**TASK PROMPT**
For this exercise, write each entry below out precisely and omit the pictures.

**EXTRACTED DATA**

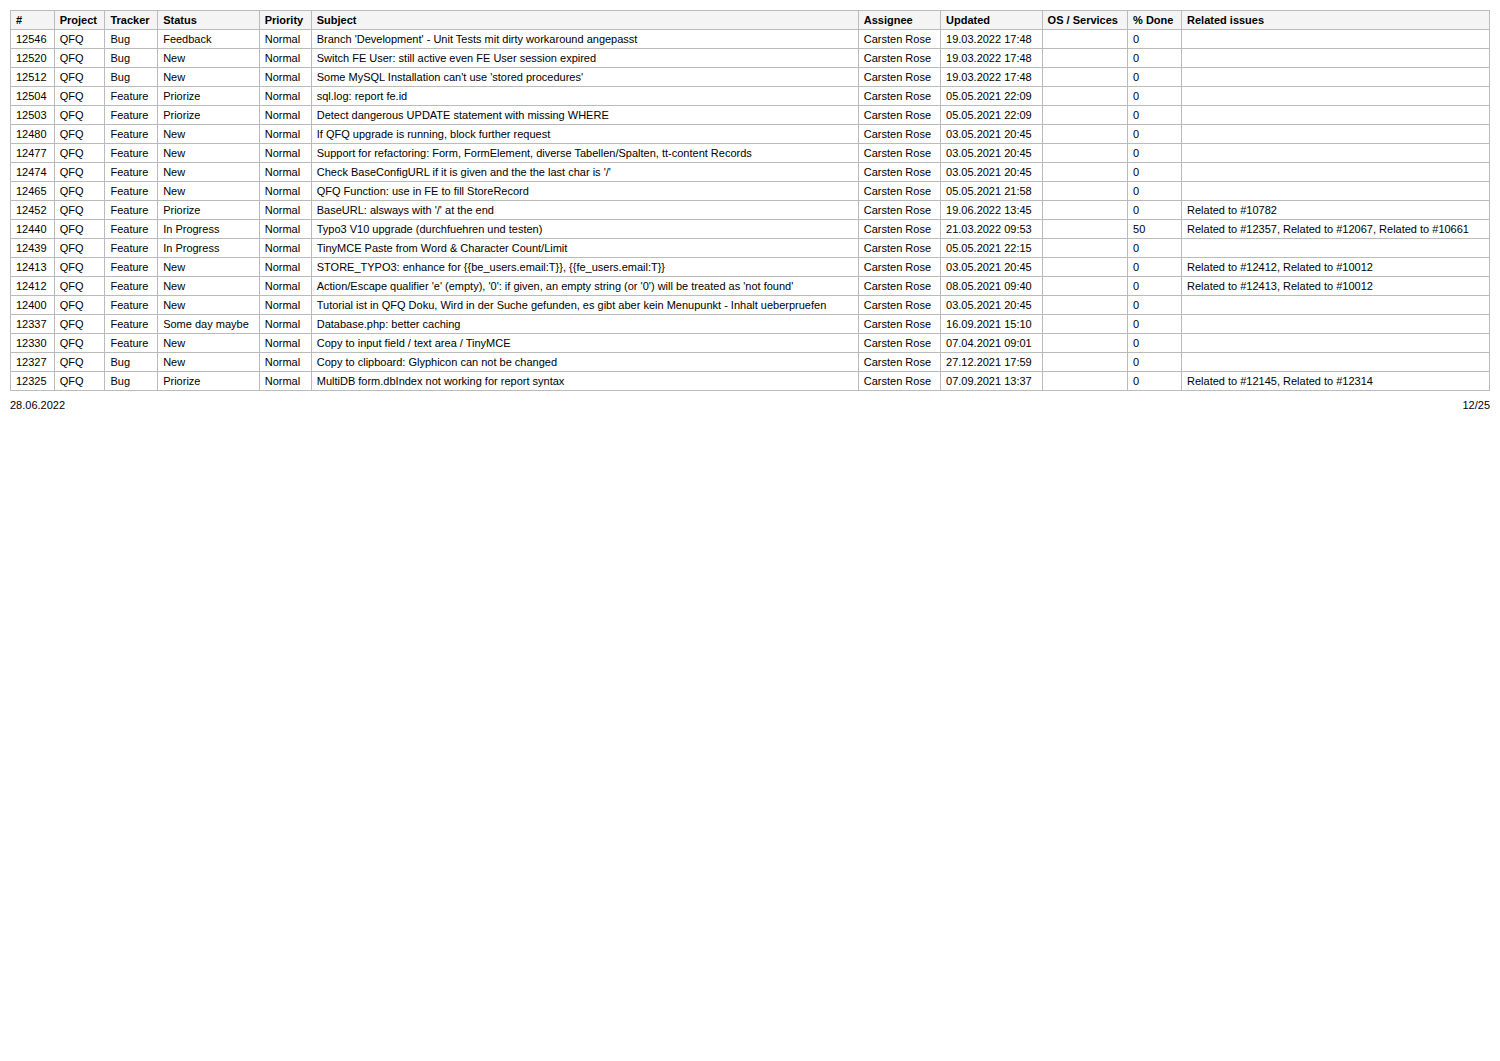| # | Project | Tracker | Status | Priority | Subject | Assignee | Updated | OS / Services | % Done | Related issues |
| --- | --- | --- | --- | --- | --- | --- | --- | --- | --- | --- |
| 12546 | QFQ | Bug | Feedback | Normal | Branch 'Development' - Unit Tests mit dirty workaround angepasst | Carsten Rose | 19.03.2022 17:48 | | 0 | |
| 12520 | QFQ | Bug | New | Normal | Switch FE User: still active even FE User session expired | Carsten Rose | 19.03.2022 17:48 | | 0 | |
| 12512 | QFQ | Bug | New | Normal | Some MySQL Installation can't use 'stored procedures' | Carsten Rose | 19.03.2022 17:48 | | 0 | |
| 12504 | QFQ | Feature | Priorize | Normal | sql.log: report fe.id | Carsten Rose | 05.05.2021 22:09 | | 0 | |
| 12503 | QFQ | Feature | Priorize | Normal | Detect dangerous UPDATE statement with missing WHERE | Carsten Rose | 05.05.2021 22:09 | | 0 | |
| 12480 | QFQ | Feature | New | Normal | If QFQ upgrade is running, block further request | Carsten Rose | 03.05.2021 20:45 | | 0 | |
| 12477 | QFQ | Feature | New | Normal | Support for refactoring: Form, FormElement, diverse Tabellen/Spalten, tt-content Records | Carsten Rose | 03.05.2021 20:45 | | 0 | |
| 12474 | QFQ | Feature | New | Normal | Check BaseConfigURL if it is given and the the last char is '/' | Carsten Rose | 03.05.2021 20:45 | | 0 | |
| 12465 | QFQ | Feature | New | Normal | QFQ Function: use in FE to fill StoreRecord | Carsten Rose | 05.05.2021 21:58 | | 0 | |
| 12452 | QFQ | Feature | Priorize | Normal | BaseURL: alsways with '/' at the end | Carsten Rose | 19.06.2022 13:45 | | 0 | Related to #10782 |
| 12440 | QFQ | Feature | In Progress | Normal | Typo3 V10 upgrade (durchfuehren und testen) | Carsten Rose | 21.03.2022 09:53 | | 50 | Related to #12357, Related to #12067, Related to #10661 |
| 12439 | QFQ | Feature | In Progress | Normal | TinyMCE Paste from Word & Character Count/Limit | Carsten Rose | 05.05.2021 22:15 | | 0 | |
| 12413 | QFQ | Feature | New | Normal | STORE_TYPO3: enhance for {{be_users.email:T}}, {{fe_users.email:T}} | Carsten Rose | 03.05.2021 20:45 | | 0 | Related to #12412, Related to #10012 |
| 12412 | QFQ | Feature | New | Normal | Action/Escape qualifier 'e' (empty), '0': if given, an empty string (or '0') will be treated as 'not found' | Carsten Rose | 08.05.2021 09:40 | | 0 | Related to #12413, Related to #10012 |
| 12400 | QFQ | Feature | New | Normal | Tutorial ist in QFQ Doku, Wird in der Suche gefunden, es gibt aber kein Menupunkt - Inhalt ueberpruefen | Carsten Rose | 03.05.2021 20:45 | | 0 | |
| 12337 | QFQ | Feature | Some day maybe | Normal | Database.php: better caching | Carsten Rose | 16.09.2021 15:10 | | 0 | |
| 12330 | QFQ | Feature | New | Normal | Copy to input field / text area / TinyMCE | Carsten Rose | 07.04.2021 09:01 | | 0 | |
| 12327 | QFQ | Bug | New | Normal | Copy to clipboard: Glyphicon can not be changed | Carsten Rose | 27.12.2021 17:59 | | 0 | |
| 12325 | QFQ | Bug | Priorize | Normal | MultiDB form.dbIndex not working for report syntax | Carsten Rose | 07.09.2021 13:37 | | 0 | Related to #12145, Related to #12314 |
28.06.2022 12/25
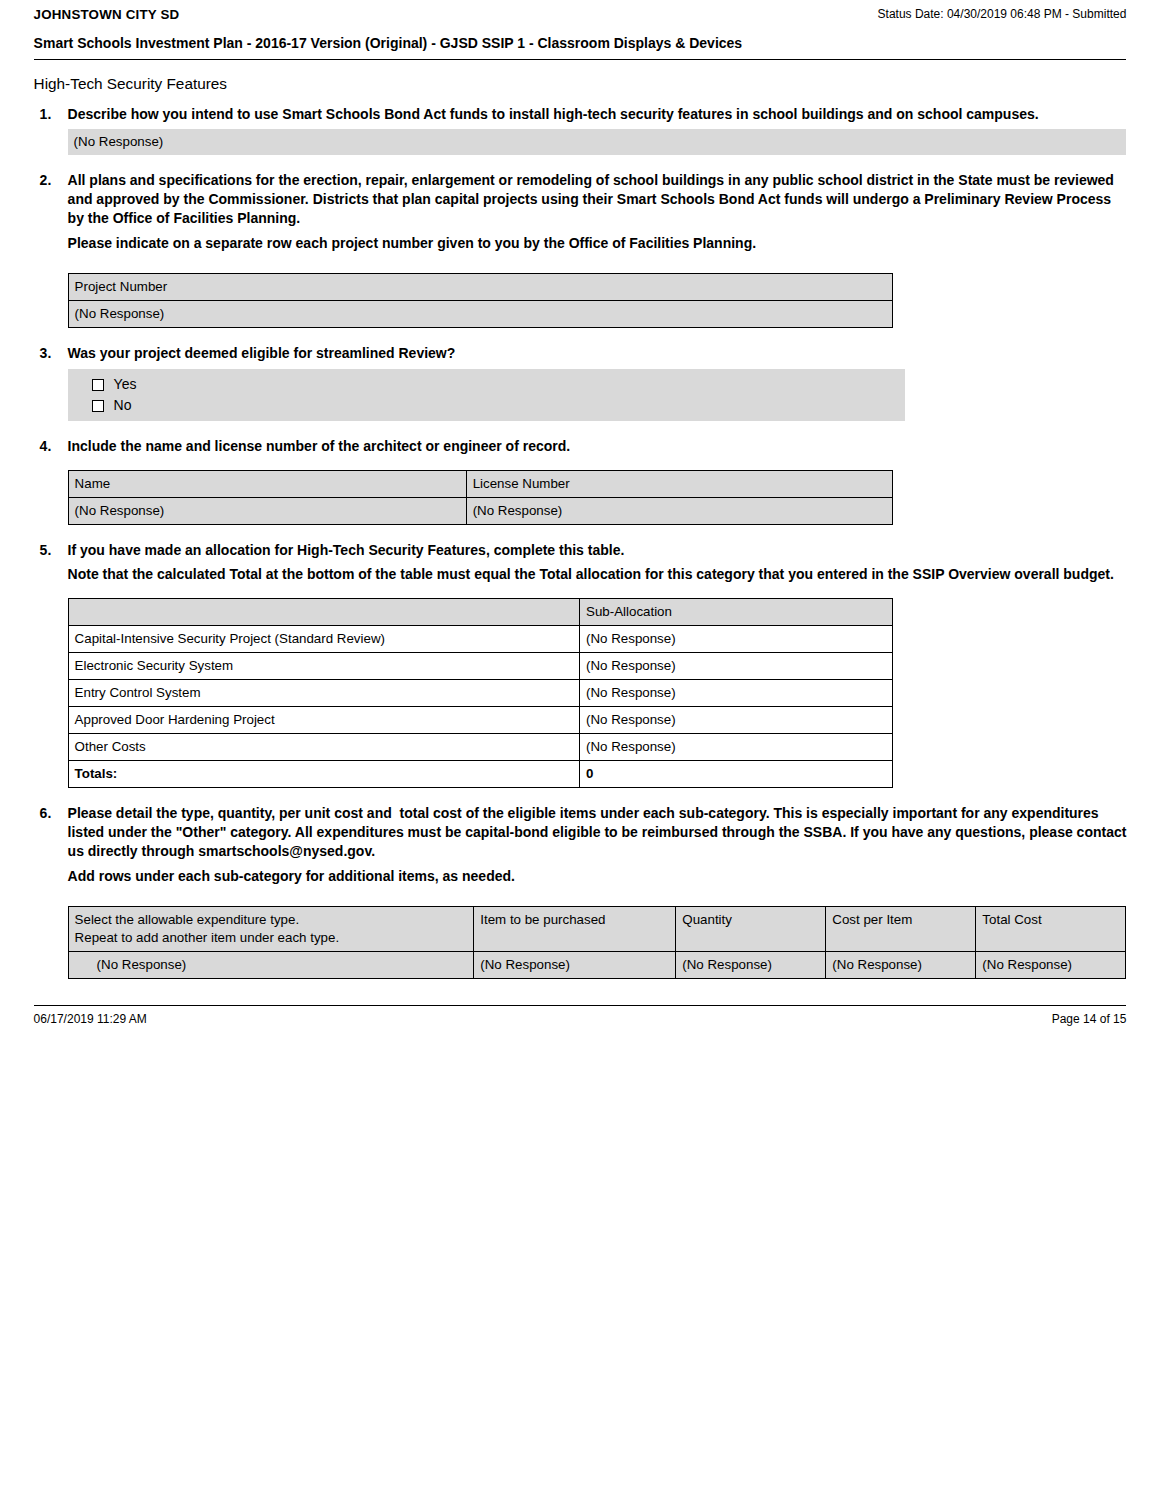JOHNSTOWN CITY SD
Status Date: 04/30/2019 06:48 PM - Submitted
Smart Schools Investment Plan - 2016-17 Version (Original) - GJSD SSIP 1 - Classroom Displays & Devices
High-Tech Security Features
Describe how you intend to use Smart Schools Bond Act funds to install high-tech security features in school buildings and on school campuses.
(No Response)
All plans and specifications for the erection, repair, enlargement or remodeling of school buildings in any public school district in the State must be reviewed and approved by the Commissioner. Districts that plan capital projects using their Smart Schools Bond Act funds will undergo a Preliminary Review Process by the Office of Facilities Planning.
Please indicate on a separate row each project number given to you by the Office of Facilities Planning.
| Project Number |
| --- |
| (No Response) |
Was your project deemed eligible for streamlined Review?
Yes
No
Include the name and license number of the architect or engineer of record.
| Name | License Number |
| --- | --- |
| (No Response) | (No Response) |
If you have made an allocation for High-Tech Security Features, complete this table.
Note that the calculated Total at the bottom of the table must equal the Total allocation for this category that you entered in the SSIP Overview overall budget.
| | Sub-Allocation |
| --- | --- |
| Capital-Intensive Security Project (Standard Review) | (No Response) |
| Electronic Security System | (No Response) |
| Entry Control System | (No Response) |
| Approved Door Hardening Project | (No Response) |
| Other Costs | (No Response) |
| Totals: | 0 |
Please detail the type, quantity, per unit cost and total cost of the eligible items under each sub-category. This is especially important for any expenditures listed under the "Other" category. All expenditures must be capital-bond eligible to be reimbursed through the SSBA. If you have any questions, please contact us directly through smartschools@nysed.gov.
Add rows under each sub-category for additional items, as needed.
| Select the allowable expenditure type. Repeat to add another item under each type. | Item to be purchased | Quantity | Cost per Item | Total Cost |
| --- | --- | --- | --- | --- |
| (No Response) | (No Response) | (No Response) | (No Response) | (No Response) |
06/17/2019 11:29 AM
Page 14 of 15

**RESULT**
| # | Project | Tracker | Status | Priority | Subject | Assignee | Updated | OS / Services | % Done | Related issues |
| --- | --- | --- | --- | --- | --- | --- | --- | --- | --- | --- |
| 12546 | QFQ | Bug | Feedback | Normal | Branch 'Development' - Unit Tests mit dirty workaround angepasst | Carsten Rose | 19.03.2022 17:48 | | 0 | |
| 12520 | QFQ | Bug | New | Normal | Switch FE User: still active even FE User session expired | Carsten Rose | 19.03.2022 17:48 | | 0 | |
| 12512 | QFQ | Bug | New | Normal | Some MySQL Installation can't use 'stored procedures' | Carsten Rose | 19.03.2022 17:48 | | 0 | |
| 12504 | QFQ | Feature | Priorize | Normal | sql.log: report fe.id | Carsten Rose | 05.05.2021 22:09 | | 0 | |
| 12503 | QFQ | Feature | Priorize | Normal | Detect dangerous UPDATE statement with missing WHERE | Carsten Rose | 05.05.2021 22:09 | | 0 | |
| 12480 | QFQ | Feature | New | Normal | If QFQ upgrade is running, block further request | Carsten Rose | 03.05.2021 20:45 | | 0 | |
| 12477 | QFQ | Feature | New | Normal | Support for refactoring: Form, FormElement, diverse Tabellen/Spalten, tt-content Records | Carsten Rose | 03.05.2021 20:45 | | 0 | |
| 12474 | QFQ | Feature | New | Normal | Check BaseConfigURL if it is given and the the last char is '/' | Carsten Rose | 03.05.2021 20:45 | | 0 | |
| 12465 | QFQ | Feature | New | Normal | QFQ Function: use in FE to fill StoreRecord | Carsten Rose | 05.05.2021 21:58 | | 0 | |
| 12452 | QFQ | Feature | Priorize | Normal | BaseURL: alsways with '/' at the end | Carsten Rose | 19.06.2022 13:45 | | 0 | Related to #10782 |
| 12440 | QFQ | Feature | In Progress | Normal | Typo3 V10 upgrade (durchfuehren und testen) | Carsten Rose | 21.03.2022 09:53 | | 50 | Related to #12357, Related to #12067, Related to #10661 |
| 12439 | QFQ | Feature | In Progress | Normal | TinyMCE Paste from Word & Character Count/Limit | Carsten Rose | 05.05.2021 22:15 | | 0 | |
| 12413 | QFQ | Feature | New | Normal | STORE_TYPO3: enhance for {{be_users.email:T}}, {{fe_users.email:T}} | Carsten Rose | 03.05.2021 20:45 | | 0 | Related to #12412, Related to #10012 |
| 12412 | QFQ | Feature | New | Normal | Action/Escape qualifier 'e' (empty), '0': if given, an empty string (or '0') will be treated as 'not found' | Carsten Rose | 08.05.2021 09:40 | | 0 | Related to #12413, Related to #10012 |
| 12400 | QFQ | Feature | New | Normal | Tutorial ist in QFQ Doku, Wird in der Suche gefunden, es gibt aber kein Menupunkt - Inhalt ueberpruefen | Carsten Rose | 03.05.2021 20:45 | | 0 | |
| 12337 | QFQ | Feature | Some day maybe | Normal | Database.php: better caching | Carsten Rose | 16.09.2021 15:10 | | 0 | |
| 12330 | QFQ | Feature | New | Normal | Copy to input field / text area / TinyMCE | Carsten Rose | 07.04.2021 09:01 | | 0 | |
| 12327 | QFQ | Bug | New | Normal | Copy to clipboard: Glyphicon can not be changed | Carsten Rose | 27.12.2021 17:59 | | 0 | |
| 12325 | QFQ | Bug | Priorize | Normal | MultiDB form.dbIndex not working for report syntax | Carsten Rose | 07.09.2021 13:37 | | 0 | Related to #12145, Related to #12314 |
28.06.2022 12/25
JOHNSTOWN CITY SD
Status Date: 04/30/2019 06:48 PM - Submitted
Smart Schools Investment Plan - 2016-17 Version (Original) - GJSD SSIP 1 - Classroom Displays & Devices
High-Tech Security Features
Describe how you intend to use Smart Schools Bond Act funds to install high-tech security features in school buildings and on school campuses.
(No Response)
All plans and specifications for the erection, repair, enlargement or remodeling of school buildings in any public school district in the State must be reviewed and approved by the Commissioner. Districts that plan capital projects using their Smart Schools Bond Act funds will undergo a Preliminary Review Process by the Office of Facilities Planning.
Please indicate on a separate row each project number given to you by the Office of Facilities Planning.
| Project Number |
| --- |
| (No Response) |
Was your project deemed eligible for streamlined Review?
Yes
No
Include the name and license number of the architect or engineer of record.
| Name | License Number |
| --- | --- |
| (No Response) | (No Response) |
If you have made an allocation for High-Tech Security Features, complete this table.
Note that the calculated Total at the bottom of the table must equal the Total allocation for this category that you entered in the SSIP Overview overall budget.
| | Sub-Allocation |
| --- | --- |
| Capital-Intensive Security Project (Standard Review) | (No Response) |
| Electronic Security System | (No Response) |
| Entry Control System | (No Response) |
| Approved Door Hardening Project | (No Response) |
| Other Costs | (No Response) |
| Totals: | 0 |
Please detail the type, quantity, per unit cost and total cost of the eligible items under each sub-category. This is especially important for any expenditures listed under the "Other" category. All expenditures must be capital-bond eligible to be reimbursed through the SSBA. If you have any questions, please contact us directly through smartschools@nysed.gov.
Add rows under each sub-category for additional items, as needed.
| Select the allowable expenditure type. Repeat to add another item under each type. | Item to be purchased | Quantity | Cost per Item | Total Cost |
| --- | --- | --- | --- | --- |
| (No Response) | (No Response) | (No Response) | (No Response) | (No Response) |
06/17/2019 11:29 AM
Page 14 of 15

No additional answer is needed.